Saturday, June 16, 2012

TO FEMI ANIKULAPO-KUTI, ON HIS 50TH


I believe it is still appropriate what I wrote about FEMI the same year FELA died (1997)… fifteen years ago! Happy birthday, Femi….welcome to the elders’ council.

  Femi has the music, the energy, the resilience and exposure FELA was secretly proud of. For at similar age (27) when Femi became a band leader, FELA turned tail when he confronted the biggest challenge in his fledgling career - Geraldo Pino (I saw the former Sierra-Leonean star at FELA's graveside). When Pino was on centre-stage, the world revolved around him and his pompous pop music: FELA was stifled, disenchanted and frustrated. He had to run to Ghana!
  However, when FELA was in his full glory, several times more illustrious and magnificent than Pino, the strapping young fella, Femi Kuti began his solo career in 1986 - the year of the great Teacher, Don't Teach Me Nonsense. Yet, the young man struggled through the maze of FELA's greatness: disadvantaged by his greatest advantage - being genetically linked to FELA.
  He made the most vital, dangerous decision to plant a distinct tree in the garden of Afrobeat, whose swashbuckling owner was alive and flourishing.
  Femi wobbled with No Cause For Alarm (1989); sulked with Mind Your Own Business (1991) and matured with Plenty Nonsense (1995). His naive insistence and wishful desire to sound and act different from FELA produced harried fast-tempo music with messages cascading in staccato exuberance.

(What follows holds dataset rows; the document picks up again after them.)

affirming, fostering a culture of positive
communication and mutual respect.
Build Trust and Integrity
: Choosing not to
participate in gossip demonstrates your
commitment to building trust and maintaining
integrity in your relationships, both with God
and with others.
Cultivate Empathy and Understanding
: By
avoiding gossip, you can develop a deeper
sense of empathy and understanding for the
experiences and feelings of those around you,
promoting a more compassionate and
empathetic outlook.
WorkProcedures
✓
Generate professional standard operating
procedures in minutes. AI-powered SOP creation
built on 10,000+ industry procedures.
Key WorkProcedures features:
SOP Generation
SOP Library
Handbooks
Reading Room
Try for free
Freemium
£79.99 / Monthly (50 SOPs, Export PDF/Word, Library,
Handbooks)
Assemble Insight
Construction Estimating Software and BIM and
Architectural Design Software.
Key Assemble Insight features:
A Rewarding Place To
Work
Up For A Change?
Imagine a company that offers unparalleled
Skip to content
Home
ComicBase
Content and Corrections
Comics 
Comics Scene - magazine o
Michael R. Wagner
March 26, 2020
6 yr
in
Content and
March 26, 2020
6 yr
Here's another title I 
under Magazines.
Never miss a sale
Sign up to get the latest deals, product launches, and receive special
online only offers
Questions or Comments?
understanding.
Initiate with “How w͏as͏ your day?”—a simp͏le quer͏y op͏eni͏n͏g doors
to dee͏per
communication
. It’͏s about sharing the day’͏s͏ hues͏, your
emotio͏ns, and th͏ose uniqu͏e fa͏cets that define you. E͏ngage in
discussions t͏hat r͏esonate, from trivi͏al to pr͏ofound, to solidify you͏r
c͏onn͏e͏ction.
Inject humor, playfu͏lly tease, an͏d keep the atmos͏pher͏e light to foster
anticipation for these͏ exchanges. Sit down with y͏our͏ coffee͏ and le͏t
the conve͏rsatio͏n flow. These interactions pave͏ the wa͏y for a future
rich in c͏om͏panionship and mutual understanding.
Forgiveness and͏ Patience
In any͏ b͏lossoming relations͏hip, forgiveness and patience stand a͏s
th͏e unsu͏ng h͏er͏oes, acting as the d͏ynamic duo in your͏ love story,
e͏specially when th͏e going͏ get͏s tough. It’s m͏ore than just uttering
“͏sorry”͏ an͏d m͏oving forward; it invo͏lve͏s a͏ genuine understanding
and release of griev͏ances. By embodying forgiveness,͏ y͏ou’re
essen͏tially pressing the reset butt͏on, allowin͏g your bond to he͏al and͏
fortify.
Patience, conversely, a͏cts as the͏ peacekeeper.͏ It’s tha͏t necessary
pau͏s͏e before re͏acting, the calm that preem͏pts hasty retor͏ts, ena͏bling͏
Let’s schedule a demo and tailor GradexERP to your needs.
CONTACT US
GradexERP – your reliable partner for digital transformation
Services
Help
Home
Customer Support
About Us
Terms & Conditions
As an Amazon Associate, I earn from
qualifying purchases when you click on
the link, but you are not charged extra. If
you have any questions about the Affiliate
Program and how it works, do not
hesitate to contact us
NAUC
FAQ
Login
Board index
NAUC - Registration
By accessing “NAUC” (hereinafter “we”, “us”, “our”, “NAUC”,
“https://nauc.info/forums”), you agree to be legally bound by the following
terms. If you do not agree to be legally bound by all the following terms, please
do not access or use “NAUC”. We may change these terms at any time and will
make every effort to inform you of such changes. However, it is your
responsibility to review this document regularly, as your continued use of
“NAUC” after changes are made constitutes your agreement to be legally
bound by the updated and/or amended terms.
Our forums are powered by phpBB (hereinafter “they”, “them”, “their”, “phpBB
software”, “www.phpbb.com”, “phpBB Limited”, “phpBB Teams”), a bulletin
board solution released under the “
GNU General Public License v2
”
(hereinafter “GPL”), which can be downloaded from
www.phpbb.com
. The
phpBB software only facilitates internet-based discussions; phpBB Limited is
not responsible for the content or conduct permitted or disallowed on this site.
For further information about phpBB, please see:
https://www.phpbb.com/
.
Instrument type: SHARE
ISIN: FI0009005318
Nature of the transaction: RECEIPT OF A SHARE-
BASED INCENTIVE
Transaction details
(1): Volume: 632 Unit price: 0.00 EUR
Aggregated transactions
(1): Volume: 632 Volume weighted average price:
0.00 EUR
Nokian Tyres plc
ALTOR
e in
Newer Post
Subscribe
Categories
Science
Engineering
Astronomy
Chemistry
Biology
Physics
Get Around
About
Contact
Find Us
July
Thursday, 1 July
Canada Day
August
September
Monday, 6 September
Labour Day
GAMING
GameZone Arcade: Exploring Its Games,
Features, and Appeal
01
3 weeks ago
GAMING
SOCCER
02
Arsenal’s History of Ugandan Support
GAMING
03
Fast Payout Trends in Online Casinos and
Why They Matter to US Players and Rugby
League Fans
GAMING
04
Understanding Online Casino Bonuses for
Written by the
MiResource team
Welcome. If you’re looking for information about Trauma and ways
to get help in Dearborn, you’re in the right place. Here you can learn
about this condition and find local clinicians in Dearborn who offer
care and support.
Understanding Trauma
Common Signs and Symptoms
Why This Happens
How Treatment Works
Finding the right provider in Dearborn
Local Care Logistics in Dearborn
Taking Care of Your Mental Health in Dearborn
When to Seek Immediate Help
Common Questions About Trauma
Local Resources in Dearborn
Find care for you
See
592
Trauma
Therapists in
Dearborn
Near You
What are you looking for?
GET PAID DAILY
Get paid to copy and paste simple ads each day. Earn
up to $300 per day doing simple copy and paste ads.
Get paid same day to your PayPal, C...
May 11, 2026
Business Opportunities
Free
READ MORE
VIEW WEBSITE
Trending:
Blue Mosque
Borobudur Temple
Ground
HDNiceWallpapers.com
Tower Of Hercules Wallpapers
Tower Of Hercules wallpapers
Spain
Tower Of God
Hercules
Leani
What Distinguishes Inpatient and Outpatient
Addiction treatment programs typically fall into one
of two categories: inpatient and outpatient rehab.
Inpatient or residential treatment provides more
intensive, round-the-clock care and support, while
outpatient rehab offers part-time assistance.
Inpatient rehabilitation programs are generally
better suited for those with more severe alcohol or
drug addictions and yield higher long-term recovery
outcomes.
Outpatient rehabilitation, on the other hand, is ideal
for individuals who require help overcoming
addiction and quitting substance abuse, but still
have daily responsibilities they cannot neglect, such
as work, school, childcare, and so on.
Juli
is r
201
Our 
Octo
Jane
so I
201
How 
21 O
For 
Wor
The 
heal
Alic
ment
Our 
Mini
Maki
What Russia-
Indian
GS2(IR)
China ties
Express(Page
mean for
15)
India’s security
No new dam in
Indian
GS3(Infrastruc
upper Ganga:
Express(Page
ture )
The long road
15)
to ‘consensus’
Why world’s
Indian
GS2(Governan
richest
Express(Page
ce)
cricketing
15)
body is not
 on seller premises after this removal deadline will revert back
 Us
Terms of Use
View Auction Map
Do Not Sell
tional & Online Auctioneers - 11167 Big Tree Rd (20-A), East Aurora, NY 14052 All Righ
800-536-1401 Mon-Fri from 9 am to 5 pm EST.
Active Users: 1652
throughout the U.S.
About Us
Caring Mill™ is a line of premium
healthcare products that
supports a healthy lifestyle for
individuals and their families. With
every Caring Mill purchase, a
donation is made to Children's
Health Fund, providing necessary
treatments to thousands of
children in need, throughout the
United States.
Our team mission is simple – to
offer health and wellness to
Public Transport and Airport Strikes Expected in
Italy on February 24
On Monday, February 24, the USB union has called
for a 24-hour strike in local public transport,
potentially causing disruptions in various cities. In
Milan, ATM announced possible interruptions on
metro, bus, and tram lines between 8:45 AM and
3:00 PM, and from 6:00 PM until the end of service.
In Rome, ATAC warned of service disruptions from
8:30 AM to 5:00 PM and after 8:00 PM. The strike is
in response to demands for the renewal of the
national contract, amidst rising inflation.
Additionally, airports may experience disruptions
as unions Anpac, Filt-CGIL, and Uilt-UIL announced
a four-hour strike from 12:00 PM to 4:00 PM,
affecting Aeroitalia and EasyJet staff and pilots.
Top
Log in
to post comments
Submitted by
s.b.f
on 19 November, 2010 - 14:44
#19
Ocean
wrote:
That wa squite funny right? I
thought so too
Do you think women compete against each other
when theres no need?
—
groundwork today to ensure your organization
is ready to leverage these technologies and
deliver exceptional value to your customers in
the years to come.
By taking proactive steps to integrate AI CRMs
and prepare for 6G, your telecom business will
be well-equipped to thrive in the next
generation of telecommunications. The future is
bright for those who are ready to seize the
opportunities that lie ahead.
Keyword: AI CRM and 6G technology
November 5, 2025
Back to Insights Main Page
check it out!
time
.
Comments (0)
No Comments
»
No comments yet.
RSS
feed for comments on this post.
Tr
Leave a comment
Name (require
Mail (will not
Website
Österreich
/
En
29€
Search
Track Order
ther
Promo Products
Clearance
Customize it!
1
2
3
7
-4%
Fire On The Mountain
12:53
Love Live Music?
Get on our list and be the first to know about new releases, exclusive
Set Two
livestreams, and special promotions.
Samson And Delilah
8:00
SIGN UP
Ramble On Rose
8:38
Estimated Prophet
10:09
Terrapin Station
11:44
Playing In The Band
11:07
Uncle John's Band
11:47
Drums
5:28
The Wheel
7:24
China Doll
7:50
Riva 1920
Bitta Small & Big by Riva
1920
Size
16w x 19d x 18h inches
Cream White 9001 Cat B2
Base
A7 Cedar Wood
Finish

Of course, the ideological and compositional depth was suspect, if not gallantly submissive.
  Mercifully, his music later took up some character, depth and focus with Plenty Nonsense - even the tempo of his music simmers into the fringes of profundity. It is obvious that Femi Kuti is on a sure path - 20 years after FELA gave him gifts of piano and sax….
   Of course, Plenty Nonsense is perhaps too meagre to represent the yardstick with which to judge Femi. It is also gladdening that in spite of the presence of Fela, an album of such promise and velocity as Plenty Nonsense was produced by Femi.
  Now, with the death of FELA, old flakes that had been lost to the subconscious will now escape, catapulting him into sublime height. With Why, Plenty Non-sense, Frustration of a Young Man, Stubborn Problems, etc; Femi has only scratched the surface; and until he realises that what he is running away from, will be the cornerstone of his greatness, he will continue to pant after European tours just to survive.
  Until he realises that an improvement on Wonder Wonder is to bury himself in FELA's apotheosis; to envelop himself with the huge regalia of Fela's mighty masquerade paraphernalia… until unashamedly and with serious attention to his inner will, he soaks up the aura and airs of FELA, reinvesting the music with his own embroidery and energy… re-ascertaining the puritan essence of FELA's ideology; and maintaining an unshaken belief in his own roots and talent… until he assumes all these responsibilities, and stamps his manhood and sensibilities on the offensive depression and oppression surrounding him…until then, he will be a non-event, a mirage, a short dream. And Afrobeat, a fad, a glow light dimmed by death and forsaken by posterity. Time, the master, will alert us…:
(Adapted from ‘’Footprints’’ by Femi Akintunde-Johnson)

Today, I submit….that in spite of great swathes yet to conquer in the wilderness of Afrobeat, Olufemi Olufela Anikulapo Kuti has erected an unshakable ‘’iroko’’’ in the hearts of Afrobeat fans and acolytes…that no forester, no scavenger, no trespasser can saunter around wondering: ‘’Whose father owns this tree?’’
Thunder will strike him or her…ararararaaaaaaaaaaaaaaaaa!